I'd also question whether the intelligence agencies were damaged by the dodgy dossier, given that the "client" made it plain they wanted facts to fit a pre-determined policy. The agencies proved themselves to be obliging.

If governments valued independent expert advice, the corridors of Whitehall would not be thronged with McKinsey consultants and civil servants with Oxford PPEs.


The West is so complicit in mass murder all around the world that it seems to me they have no moral authority to lecture anyone about anything. So the fact they are proven liars is beside the point really.

The difference between our criminals and the tinpots who run the developed world is that our criminal leaders end up on the international speaking circuit and earning millions lobbying on behalf of 'defence' contractors. Whereas the tinpots often end up dead.

Oppose the imperialist criminals.


Lack of Evidence or an excuse for vacillation?

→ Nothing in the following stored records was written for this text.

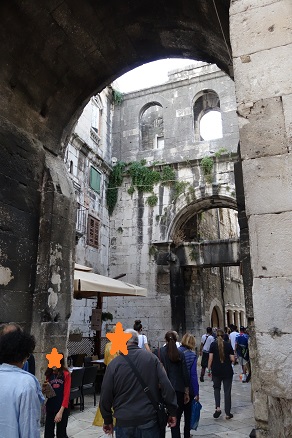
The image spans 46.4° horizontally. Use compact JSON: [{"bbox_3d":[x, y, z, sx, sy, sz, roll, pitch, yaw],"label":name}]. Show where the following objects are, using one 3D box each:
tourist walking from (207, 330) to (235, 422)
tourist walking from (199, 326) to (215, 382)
[{"bbox_3d":[1.550,3.144,6.966,0.490,1.670,0.420,-4,-19,12],"label":"tourist walking"},{"bbox_3d":[2.109,4.615,11.621,0.520,1.740,0.450,-5,-19,14],"label":"tourist walking"}]

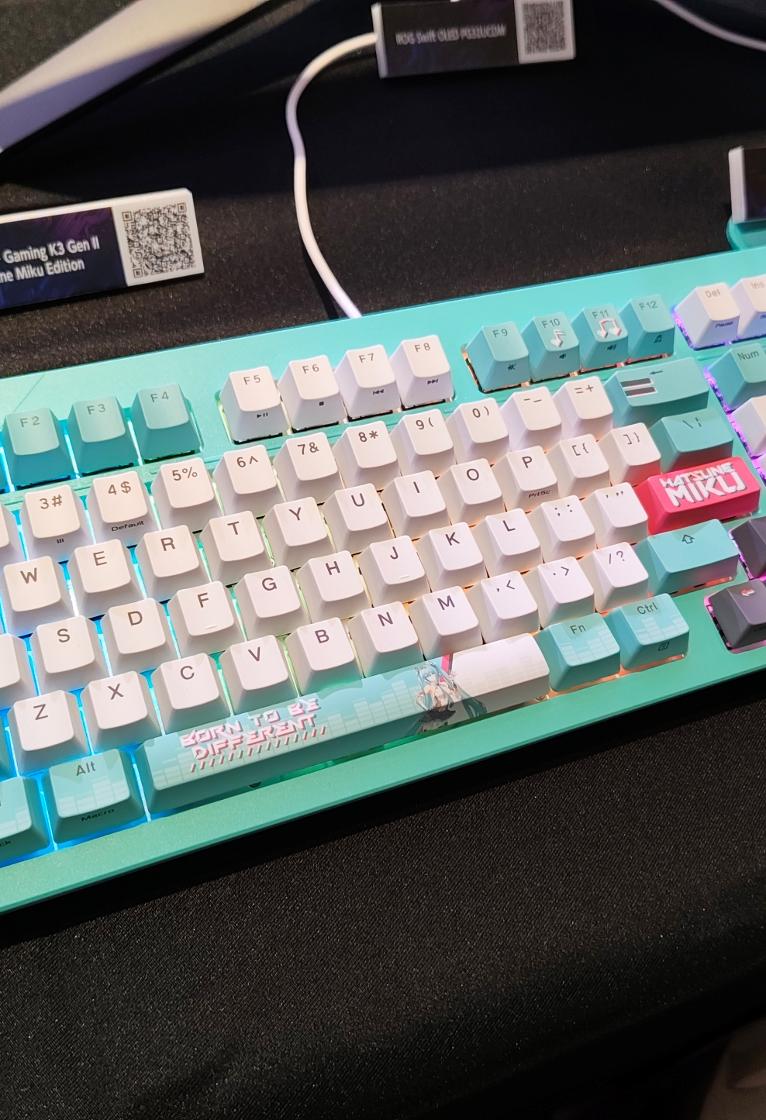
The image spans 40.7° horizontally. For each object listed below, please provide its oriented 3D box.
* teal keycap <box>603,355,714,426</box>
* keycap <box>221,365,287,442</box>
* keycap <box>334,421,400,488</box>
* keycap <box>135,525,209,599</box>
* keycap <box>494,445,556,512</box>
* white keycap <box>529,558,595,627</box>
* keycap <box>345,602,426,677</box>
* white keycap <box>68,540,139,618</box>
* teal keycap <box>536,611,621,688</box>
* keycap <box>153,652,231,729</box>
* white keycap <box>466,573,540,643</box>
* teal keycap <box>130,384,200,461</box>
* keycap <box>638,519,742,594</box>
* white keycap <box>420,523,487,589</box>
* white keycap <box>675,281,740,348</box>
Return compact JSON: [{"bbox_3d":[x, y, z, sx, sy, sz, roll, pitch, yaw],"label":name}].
[{"bbox_3d":[0.094,-0.056,0.349,0.037,0.011,0.018,-14,68,-17],"label":"teal keycap"},{"bbox_3d":[-0.039,-0.049,0.320,0.018,0.012,0.018,-14,68,-17],"label":"keycap"},{"bbox_3d":[-0.004,-0.032,0.319,0.018,0.012,0.018,-14,68,-17],"label":"keycap"},{"bbox_3d":[-0.059,0.001,0.293,0.018,0.009,0.018,-14,68,-17],"label":"keycap"},{"bbox_3d":[0.046,-0.026,0.327,0.018,0.011,0.018,-14,67,-17],"label":"keycap"},{"bbox_3d":[0.055,0.009,0.312,0.018,0.010,0.018,-14,68,-17],"label":"white keycap"},{"bbox_3d":[0.001,0.021,0.295,0.018,0.009,0.018,-14,69,-17],"label":"keycap"},{"bbox_3d":[-0.077,0.005,0.288,0.018,0.009,0.018,-14,69,-17],"label":"white keycap"},{"bbox_3d":[0.059,0.026,0.304,0.023,0.010,0.018,-14,68,-17],"label":"teal keycap"},{"bbox_3d":[-0.052,0.035,0.278,0.018,0.009,0.018,-14,69,-17],"label":"keycap"},{"bbox_3d":[0.037,0.013,0.306,0.018,0.010,0.018,-14,68,-17],"label":"white keycap"},{"bbox_3d":[-0.066,-0.043,0.311,0.018,0.012,0.018,-14,68,-17],"label":"teal keycap"},{"bbox_3d":[0.097,-0.001,0.325,0.032,0.010,0.018,-14,68,-17],"label":"keycap"},{"bbox_3d":[0.022,-0.001,0.310,0.018,0.009,0.018,-14,68,-17],"label":"white keycap"},{"bbox_3d":[0.118,-0.088,0.368,0.018,0.012,0.018,-14,69,-17],"label":"white keycap"}]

"That's the kind of proof that America and its allies processed from earlier, small-scale attacks that the White House described in equivocal tones, and declined to muster a military response to in retaliation."


"Making the case even more conclusive were the images of the missiles that supposedly delivered the deadly attacks. If they were carrying conventional warheads, they would have likely been all but destroyed as they detonated. But several missiles in East Ghouta were found largely intact."


"one in which the Syrian government was clearly to blame."

"All that is necessary for the triumph of evil is that good men do nothing." - Burke.


There are just so many historical responsibilities in the whole Mideast mess.
And it seems to me that more meddling in the region's warfare will not solve anything, if not escalate things to a worse level.
However - humanitarian aid might be some kind of "honorable" intervention that the West (hmmm France and Great Britain...?) could shoulder in order to partially redeem their historical sins.
Just my 2 euro cents' worth


"Whether these hypotheses are correct depends upon conditions on the ground in Syria, of which most people - including MPs - have insufficient knowledge."

After all, they have neither the time, nor the training, nor the inclination for strategic thought...


"The fact that everyone seems to have an opinion on Syria tells us more about the ease with which opinions are formed than it does about what is actually happening in Syria or about the nature of knowledge"

Omit "Syria" and replace it with Miley Cyrus, mass-immigration, the price of cheese, or virtually anything else, and that sentence is equally valid. Just another pseud trying to look clever by saying nothing conclusive or insightful whilst referencing his extensive awareness of the latest trendy psycho-social theories.